И ещё: «Ты поймёшь». Так говорят на материке, в другой жизни, где само понимание чего-то стоит.

Жестянка под рубахой тянула вниз, углы упирались в кожу: один закруглённый, второй острый, режущий. Крышка поскрипывала на вдохе — жила вместе с телом. Ладонь легла поверх — скрип стих.

Рассвет узнают не по свету, по воде: капли на крыше становятся мельче, ровнее; в щелях вместо черноты проявляется серое. В это серое привозят хлеб, хохочут сторожа. В это же время из дальних бараков тянут «Эй!» — и никто не отвечает.

Сна не пришло. Дыхание стало коротким, экономным, чтобы тепло не уходило. Внутри коробки будто что-то шевельнулось — обманул пульс.

Прохор лежал ровно: напряжение с лица ушло, тяжесть осталась в складке простыни под щекой. Отчество и родина умершего неизвестны. Имя — единственная вещь, которую следовало дожить до утра и спрятать.

Когда в замке снова щёлкнул ключ и вошли двое — один с фонарём, другой с обручем на лбу, чтобы волосы не лезли в глаза, — Вересов сидел, положив руки на колени. Жёлтый луч резанул ряды, зацепил железо кроватей и торчащие усики соломы.

— Этот, — сказали из прохода, не подходя близко.

— До утра не дожил, — коротко, без удивления.

Записали углём на дощечке две строки, подняли тело за плечи и колени, накинули одеяло на ноги и поволокли к двери. Мёртвые легче живых. В стороне отозвался кашель — будто отметился.

Спрашивать здесь не принято. У мёртвых не бывает того, что нужно немедленно. Важное уходит раньше.

Дверь ударила, и в барак втянуло предутреннюю серость. В углу затопали — меняли портянки. Кто-то ругнулся: суровая нитка закусила край и не даётся. Снаружи рыкнула пристань, вода шлёпнулась о брёвна. Птицы проснулись хрипло и лениво: на Сахалине даже птицы звучат так, будто внутри холод.

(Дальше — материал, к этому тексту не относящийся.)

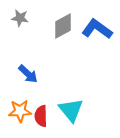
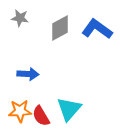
gray diamond: moved 3 px left, 2 px down
blue arrow: rotated 40 degrees counterclockwise
cyan triangle: moved 2 px left, 1 px up; rotated 20 degrees clockwise
red semicircle: rotated 30 degrees counterclockwise
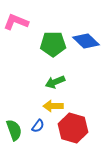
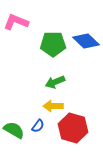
green semicircle: rotated 40 degrees counterclockwise
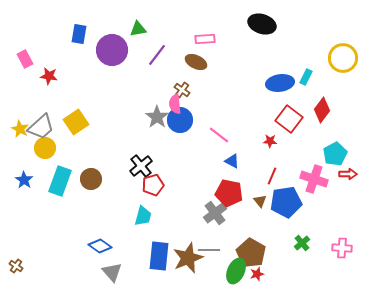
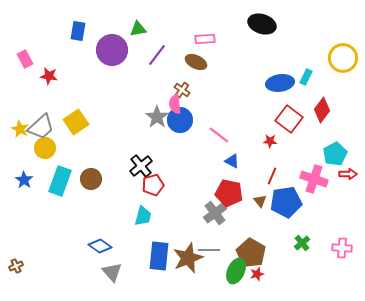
blue rectangle at (79, 34): moved 1 px left, 3 px up
brown cross at (16, 266): rotated 32 degrees clockwise
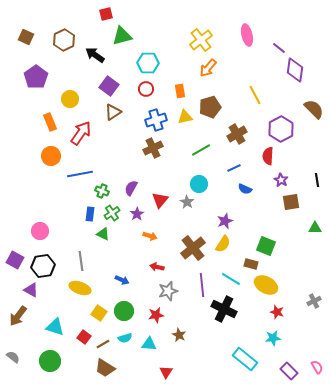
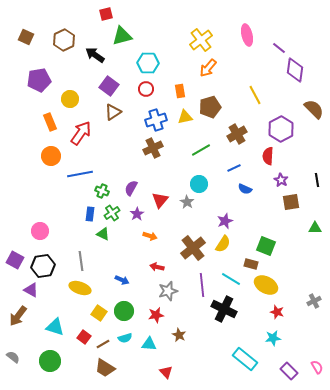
purple pentagon at (36, 77): moved 3 px right, 3 px down; rotated 25 degrees clockwise
red triangle at (166, 372): rotated 16 degrees counterclockwise
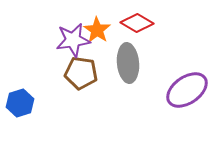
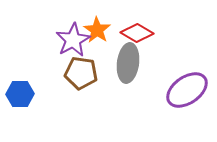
red diamond: moved 10 px down
purple star: rotated 20 degrees counterclockwise
gray ellipse: rotated 12 degrees clockwise
blue hexagon: moved 9 px up; rotated 16 degrees clockwise
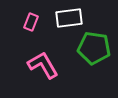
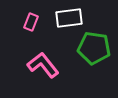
pink L-shape: rotated 8 degrees counterclockwise
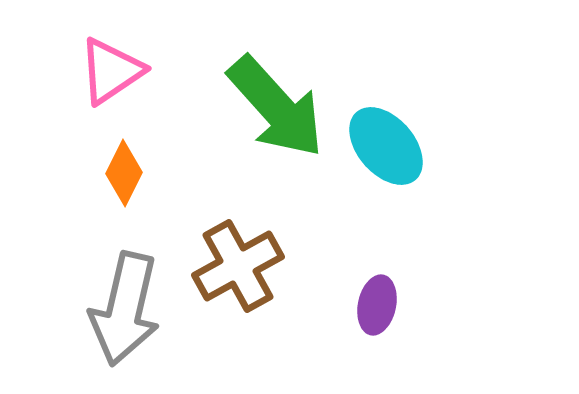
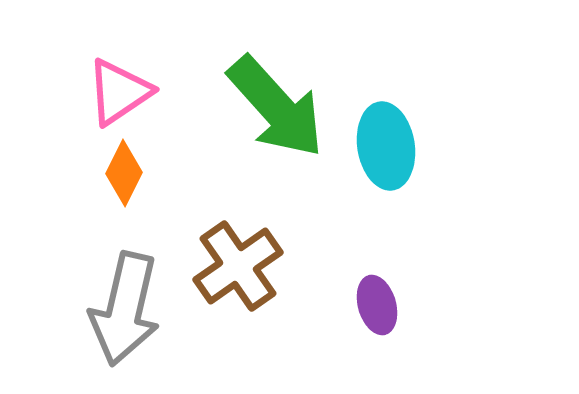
pink triangle: moved 8 px right, 21 px down
cyan ellipse: rotated 32 degrees clockwise
brown cross: rotated 6 degrees counterclockwise
purple ellipse: rotated 28 degrees counterclockwise
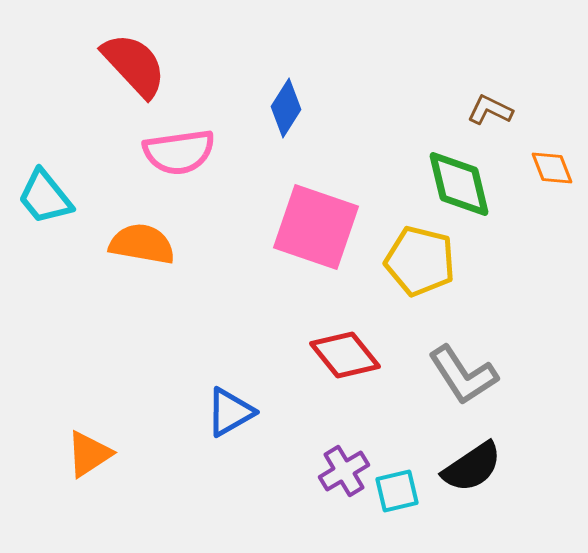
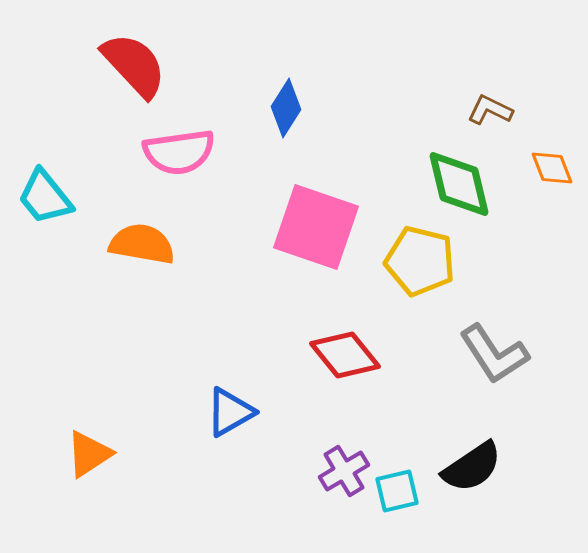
gray L-shape: moved 31 px right, 21 px up
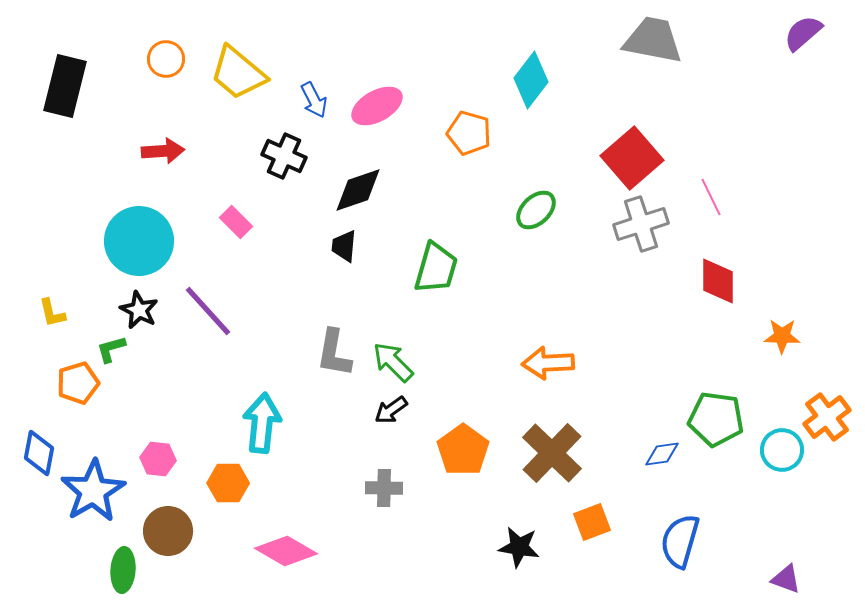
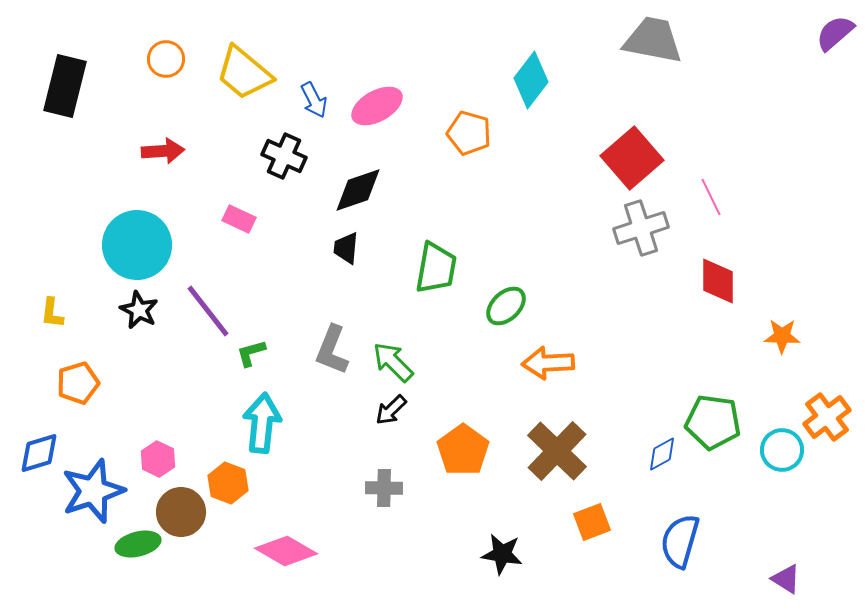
purple semicircle at (803, 33): moved 32 px right
yellow trapezoid at (238, 73): moved 6 px right
green ellipse at (536, 210): moved 30 px left, 96 px down
pink rectangle at (236, 222): moved 3 px right, 3 px up; rotated 20 degrees counterclockwise
gray cross at (641, 224): moved 4 px down
cyan circle at (139, 241): moved 2 px left, 4 px down
black trapezoid at (344, 246): moved 2 px right, 2 px down
green trapezoid at (436, 268): rotated 6 degrees counterclockwise
purple line at (208, 311): rotated 4 degrees clockwise
yellow L-shape at (52, 313): rotated 20 degrees clockwise
green L-shape at (111, 349): moved 140 px right, 4 px down
gray L-shape at (334, 353): moved 2 px left, 3 px up; rotated 12 degrees clockwise
black arrow at (391, 410): rotated 8 degrees counterclockwise
green pentagon at (716, 419): moved 3 px left, 3 px down
blue diamond at (39, 453): rotated 63 degrees clockwise
brown cross at (552, 453): moved 5 px right, 2 px up
blue diamond at (662, 454): rotated 21 degrees counterclockwise
pink hexagon at (158, 459): rotated 20 degrees clockwise
orange hexagon at (228, 483): rotated 21 degrees clockwise
blue star at (93, 491): rotated 12 degrees clockwise
brown circle at (168, 531): moved 13 px right, 19 px up
black star at (519, 547): moved 17 px left, 7 px down
green ellipse at (123, 570): moved 15 px right, 26 px up; rotated 72 degrees clockwise
purple triangle at (786, 579): rotated 12 degrees clockwise
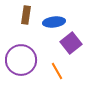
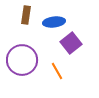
purple circle: moved 1 px right
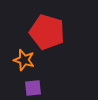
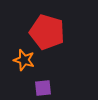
purple square: moved 10 px right
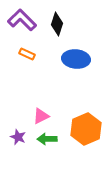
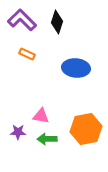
black diamond: moved 2 px up
blue ellipse: moved 9 px down
pink triangle: rotated 36 degrees clockwise
orange hexagon: rotated 12 degrees clockwise
purple star: moved 5 px up; rotated 21 degrees counterclockwise
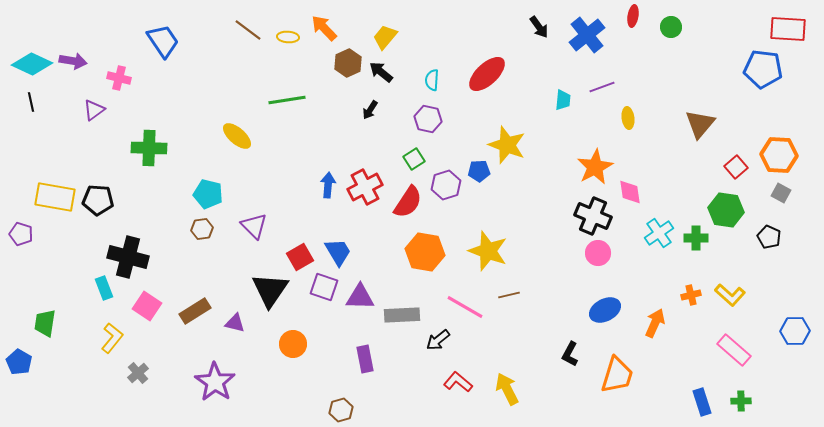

Вересов выпрямился, достал из-под рубахи коробку, большим пальцем нащупал старую вмятину на боку — закатанный край, похожий на шрам. Провёл по нему — кожа нашла свою бороздку, как в знакомой букве. Ноготь поддел крышку — лишь чтобы почувствовать ход замка, и снова прижал.

«До света».

Спрятать было куда: под общий жестяной таз с бельём на краю нар — там всегда мокро и холодно, никто не полезет, пока не придёт старший. Но сырая жесть оставит пятна, заметят. Коробка вернулась туда же, где её держал Прохор: за ворот, ближе к сердцу. Там не намокнет. Там согреется.

Дальше — неизвестно. На каторге редко знают «что дальше»: решает то, что под рукой, и тот, кто рядом. Сейчас под рукой — коробка. Рядом — никого.

Серый просочился в барак. У двери щёлкнул замок, сказали: «Подъём». Ряды зафыркали, застёгивая бушлаты одной рукой и поддерживая штаны другой. Вересов выждал, пока в проходе станет пусто, накинул полушубок, жестянку подправил так, чтобы не звенела о пуговицу и не царапала кожу.

Прежде чем выйти, взглянул на место, где лежал ночью Прохор. На соломе осталась вмятина и две тёмные полоски от плеч — их соскребут ладонью и разровняют. Следы здесь живут меньше суток. Всё, чего нельзя спрятать в тело, исчезает.

В сырой предутренний запах шагнул без спешки. Утро уже пришло, но день ещё не начался. Коробка держалась не прямо — через ткань, через пуговицу, через то, что у каждого своё и снаружи не видно.